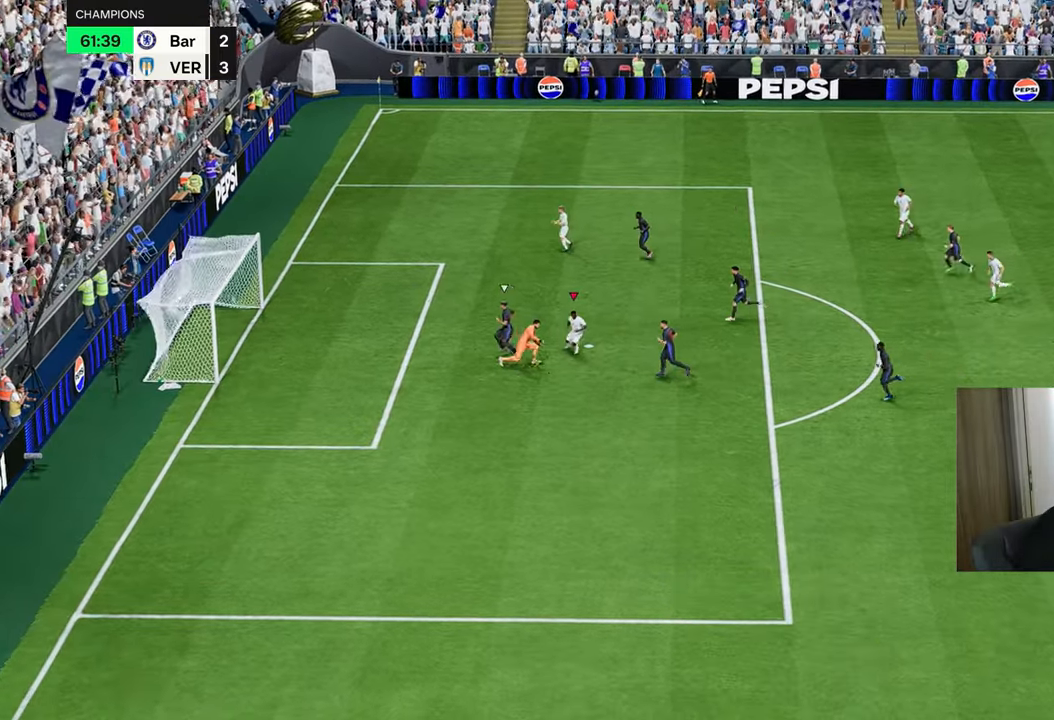
{"buttons": ["L2"], "left_stick": "right", "right_stick": "center", "events": [[433, "R2", "down"], [467, "CROSS", "down"], [467, "L1", "down"], [483, "CROSS", "up"], [483, "L1", "up"], [483, "L2", "down"], [483, "R1", "up"], [483, "R2", "up"], [483, "left_stick", "right"]]}
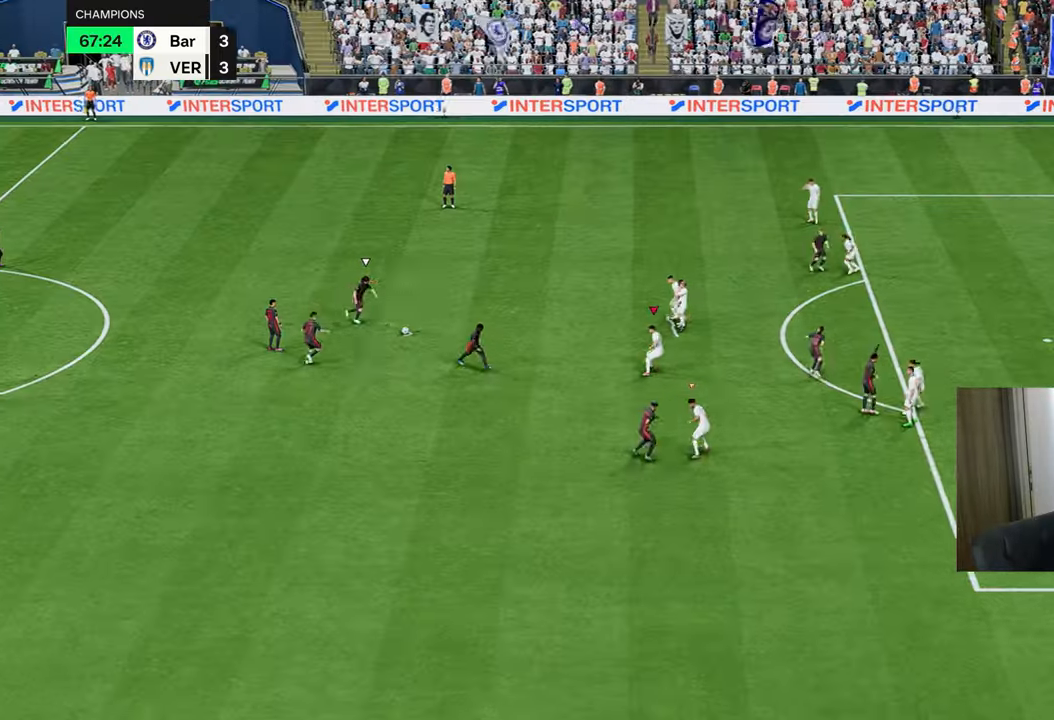
{"buttons": ["L2"], "left_stick": "down", "right_stick": "center", "events": [[84, "left_stick", "down-right"], [484, "left_stick", "down"]]}
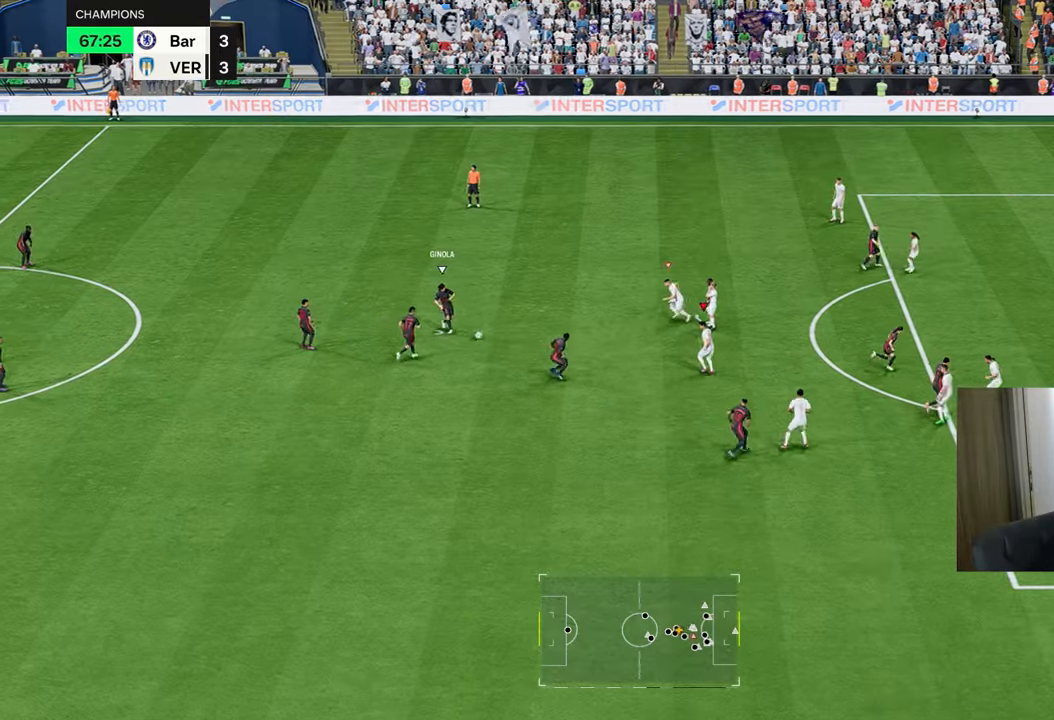
{"buttons": ["L2", "R1", "R2"], "left_stick": "left", "right_stick": "center", "events": [[33, "R1", "down"], [33, "left_stick", "down-left"], [317, "left_stick", "left"], [500, "R2", "down"]]}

○ ○ ○

> _ASSIGNMENT_
Exactly as written, return every line of the listing, but not the pictures.

> _SOLUTION BELOW_
{"buttons": ["L2"], "left_stick": "right", "right_stick": "center", "events": [[433, "R2", "down"], [467, "CROSS", "down"], [467, "L1", "down"], [483, "CROSS", "up"], [483, "L1", "up"], [483, "L2", "down"], [483, "R1", "up"], [483, "R2", "up"], [483, "left_stick", "right"]]}
{"buttons": ["L2"], "left_stick": "down", "right_stick": "center", "events": [[84, "left_stick", "down-right"], [484, "left_stick", "down"]]}
{"buttons": ["L2", "R1", "R2"], "left_stick": "left", "right_stick": "center", "events": [[33, "R1", "down"], [33, "left_stick", "down-left"], [317, "left_stick", "left"], [500, "R2", "down"]]}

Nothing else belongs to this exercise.